# Best Jerky Processor??



## bigbuck81 (Oct 10, 2007)

Where's the best place to get your deer jerkied? The one place we were told about in Tooele isn't accepting wild game this year... Any suggestions??


----------



## callofthewild (Sep 7, 2007)

how about your home in your own oven???????? not hard at all and is absoulutley delicious.


----------



## bigbuck81 (Oct 10, 2007)

haha after cutting up an elk & 3 muleys for meat... we're to the point of willing to pay someone to make our jerky.


----------



## callofthewild (Sep 7, 2007)

sounds like you had yourself a hell of a hunting season. good luck on finding a place to get your jerky done.


----------



## dkhntrdstn (Sep 7, 2007)

you can take it to clays in draper. there pretty good down there. that where we take are deer and elk to. my friend just got his antelope jerkyed by them and it was dang good.


----------



## sagebrush (Sep 8, 2007)

if you are around ogden take it to a place up around 36th street you will have to look in the book for the name.
Sad part about taking meat in for jerkey you never get your own it that matters.


----------



## utfireman (Sep 7, 2007)

Thompsons smoke house in Erda is great.
And you will get your own meat back there.


----------



## archery(aa) (Oct 2, 2007)

ford's in provo is the best i have had.


----------



## needsomehuntn (Sep 24, 2007)

+1 on fords especially the hot n sweet flavor


----------



## sawsman (Sep 13, 2007)

+1 for Thompsons.


----------



## ClintW (Sep 15, 2007)

+2 Fords. Great stuff.


----------



## GSPS ROCK (Sep 14, 2007)

bigbuck81 said:


> haha after cutting up an elk & 3 muleys for meat... we're to the point of willing to pay someone to make our jerky.

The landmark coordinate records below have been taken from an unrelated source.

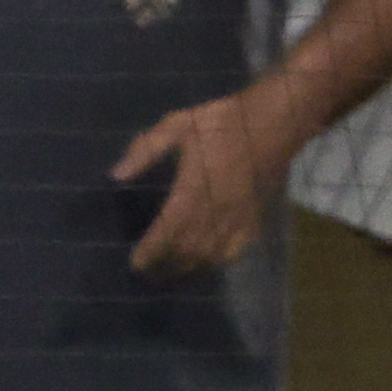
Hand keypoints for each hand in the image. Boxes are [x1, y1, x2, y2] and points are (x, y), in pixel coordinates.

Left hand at [114, 85, 292, 278]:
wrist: (276, 118)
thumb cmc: (224, 121)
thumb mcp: (179, 124)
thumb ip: (147, 149)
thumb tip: (116, 175)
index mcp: (192, 190)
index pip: (166, 232)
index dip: (149, 253)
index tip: (136, 263)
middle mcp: (214, 210)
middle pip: (186, 251)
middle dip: (165, 265)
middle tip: (149, 272)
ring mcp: (237, 215)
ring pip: (210, 254)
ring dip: (189, 266)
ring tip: (172, 271)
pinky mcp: (255, 214)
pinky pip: (237, 248)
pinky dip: (219, 259)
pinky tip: (208, 259)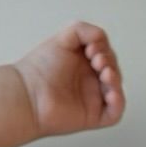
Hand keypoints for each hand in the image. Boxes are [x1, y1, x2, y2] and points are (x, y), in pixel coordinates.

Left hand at [14, 23, 125, 138]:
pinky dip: (118, 103)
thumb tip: (101, 38)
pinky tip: (110, 92)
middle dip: (109, 63)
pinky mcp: (92, 116)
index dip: (104, 50)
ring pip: (115, 90)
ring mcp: (91, 100)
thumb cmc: (39, 68)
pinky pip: (114, 113)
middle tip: (96, 60)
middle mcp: (88, 82)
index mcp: (83, 65)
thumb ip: (84, 30)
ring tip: (103, 72)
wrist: (27, 93)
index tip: (91, 48)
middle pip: (113, 71)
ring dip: (115, 79)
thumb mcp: (63, 38)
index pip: (106, 55)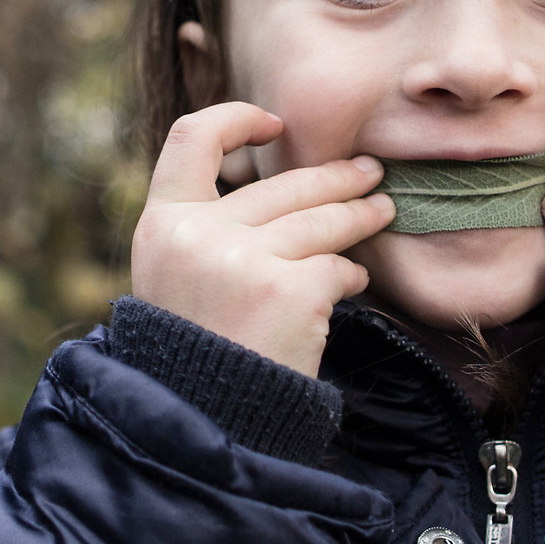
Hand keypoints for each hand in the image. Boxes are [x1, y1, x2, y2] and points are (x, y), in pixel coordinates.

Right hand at [131, 102, 395, 376]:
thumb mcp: (171, 280)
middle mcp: (198, 233)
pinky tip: (351, 288)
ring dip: (361, 215)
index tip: (275, 125)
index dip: (237, 119)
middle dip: (335, 177)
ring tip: (382, 211)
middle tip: (369, 174)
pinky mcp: (290, 290)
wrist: (204, 424)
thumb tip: (265, 185)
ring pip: (322, 220)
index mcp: (161, 224)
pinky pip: (339, 268)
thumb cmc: (193, 356)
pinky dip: (350, 279)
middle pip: (281, 185)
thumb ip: (203, 230)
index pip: (191, 137)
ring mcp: (244, 259)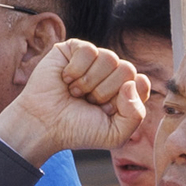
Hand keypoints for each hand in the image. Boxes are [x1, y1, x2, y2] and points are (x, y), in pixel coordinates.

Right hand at [0, 38, 156, 162]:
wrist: (44, 125)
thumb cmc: (78, 131)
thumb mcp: (115, 135)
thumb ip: (136, 115)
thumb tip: (132, 82)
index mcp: (125, 91)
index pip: (141, 83)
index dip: (124, 98)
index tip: (106, 110)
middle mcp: (111, 73)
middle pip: (127, 69)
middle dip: (105, 91)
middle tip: (88, 102)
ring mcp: (94, 60)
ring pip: (110, 58)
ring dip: (89, 81)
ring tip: (75, 92)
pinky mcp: (74, 49)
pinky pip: (89, 50)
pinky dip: (76, 69)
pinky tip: (65, 79)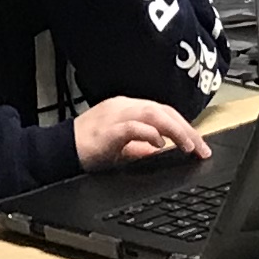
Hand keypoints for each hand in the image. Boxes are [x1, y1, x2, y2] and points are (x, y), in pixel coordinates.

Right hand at [75, 97, 207, 168]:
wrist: (57, 151)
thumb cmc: (87, 148)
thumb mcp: (121, 147)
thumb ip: (141, 147)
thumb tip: (162, 150)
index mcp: (127, 108)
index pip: (163, 111)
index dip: (184, 126)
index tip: (199, 145)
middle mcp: (123, 106)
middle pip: (162, 110)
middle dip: (186, 129)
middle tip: (201, 148)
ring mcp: (114, 115)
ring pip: (152, 114)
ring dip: (175, 130)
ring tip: (189, 146)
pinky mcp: (107, 130)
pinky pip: (132, 127)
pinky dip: (149, 134)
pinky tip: (160, 144)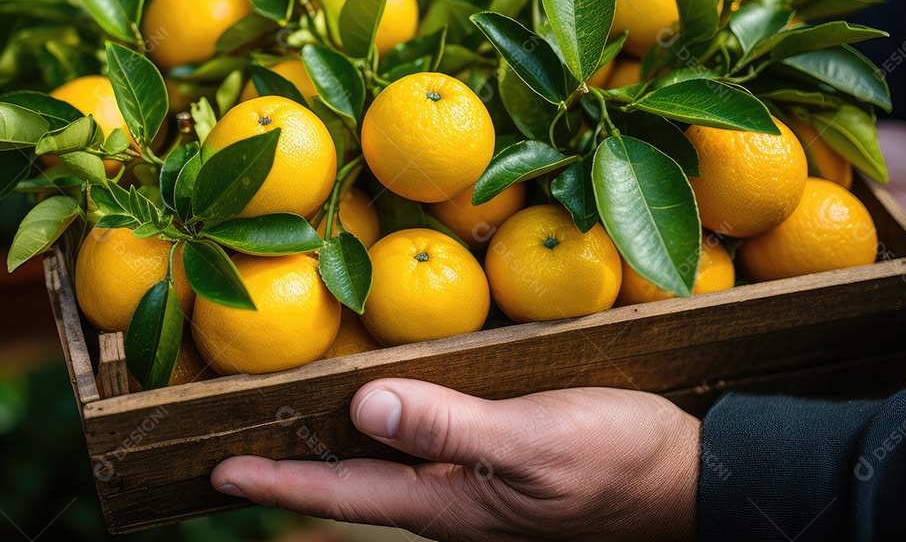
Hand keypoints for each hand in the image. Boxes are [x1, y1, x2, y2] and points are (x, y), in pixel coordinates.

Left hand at [211, 378, 699, 540]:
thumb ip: (450, 427)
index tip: (218, 470)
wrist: (687, 476)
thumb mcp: (534, 442)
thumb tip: (366, 404)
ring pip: (386, 463)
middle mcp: (450, 499)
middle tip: (237, 441)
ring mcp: (474, 484)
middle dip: (295, 466)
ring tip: (289, 419)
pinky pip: (425, 444)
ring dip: (336, 444)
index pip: (345, 491)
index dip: (280, 481)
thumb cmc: (617, 461)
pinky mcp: (497, 461)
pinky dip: (388, 423)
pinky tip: (381, 402)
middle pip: (355, 481)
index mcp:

So after having 3 kids are you going to pay some other man to make the next one for you?

Do it yourself at home and in the oven!


----------



## Boulder hunter (Sep 13, 2007)

Springville Meat Co.


----------



## callofthewild (Sep 7, 2007)

Boulder hunter said:


> Springville Meat Co.


is that for the jerky or having another kid made??????????????


----------



## Boulder hunter (Sep 13, 2007)

callofthewild said:


> Boulder hunter said:
> 
> 
> > Springville Meat Co.
> ...


Jerky.....you can take care of the kid at home :lol:


----------